Shows a social network graph showing relationships among members of a family guild, differentiating between RL and RP (role playing) relationships. (Nice line: "Friends are the ultimate exploit.") Notes the extent to which people share characters, which is technically a bannable offense--but an example of how users co-opt aspects of a system in ways devs may not expect or want.

Some discussion of the external databases of player-created information about the game. The examples she shows require explicit input by users, but many of the WoW sites now use add-ons to automatically update (like thottbot.com, or auctioneer).

Interesting question from the audience--how much of the reward for playing comes from system-based rewards (levels, xp, honor) and how much comes from social interaction (reputation, etc).

Shows a raid-leader's screen, with mods everywhere. Wow. I've not seen this before. It does change the experience. She notes the social impact, as well, since these mods often show explicitly the micro-level contributions of each player.

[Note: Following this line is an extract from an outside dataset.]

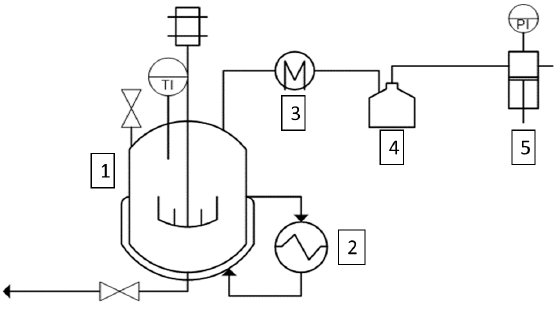
Figure 1. Sketch of reactor set-up of succinic-based (bS) polyol. 1: Reactor; 2: Heat exchanger device; Figure 1. Sketch of reactor set ‐ up of succinic ‐ based (bS) polyol. 1: Reactor; 2: Heat exchanger device; Figure 1. Sketch of reactor set ‐ up of succinic ‐ based (bS) polyol. 1: Reactor; 2: Heat exchanger device; Figure 1. Sketch of reactor set ‐ up of succinic ‐ based (bS) polyol. 1: Reactor; 2: Heat exchanger device;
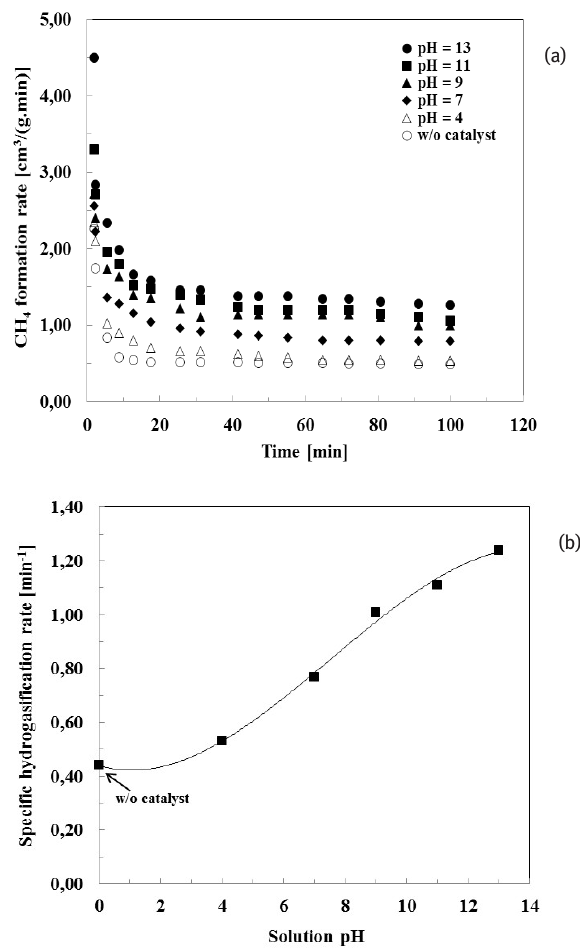
Figure 5: Effect of solution pH during isothermal catalytic coal hydrogasification at 850°C (catalyst: potassium carbonate, 20% w/w) on (a) the CH formation rate, (b) specific hydrogasification 4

Talks about some "persistent critical issues." She mentions a variety of RMT issues--selling accounts, buying gold, etc. Public vs private sources of control. She shows the warrior protest in IronForge, and the "bullhorn-like" response by Blizzard. (Found the story and the screenshots; scroll down to bottom for system message.) Talks about the GLBT-friendly guild issue, as well, and the whole "should real life come into gaming environments" issue.

Discussion (as is typical at MSR talks) is intelligent and wide-ranging, so I'm not going to try to distill it. The most interesting surrounds the issue of "addiction." This is clearly a divisive issue, and TL handles it quite well. She reminds people of the moral panic over the introduction of childrens' literature, and talks about the increasing number of people playing with their kids.

Interesting question--"is there a takeaway from your book for designers of social spaces?" Makes me think there's a hunger for this right now, for lessons we can bring from these increasingly important and influential spaces of play into other contexts.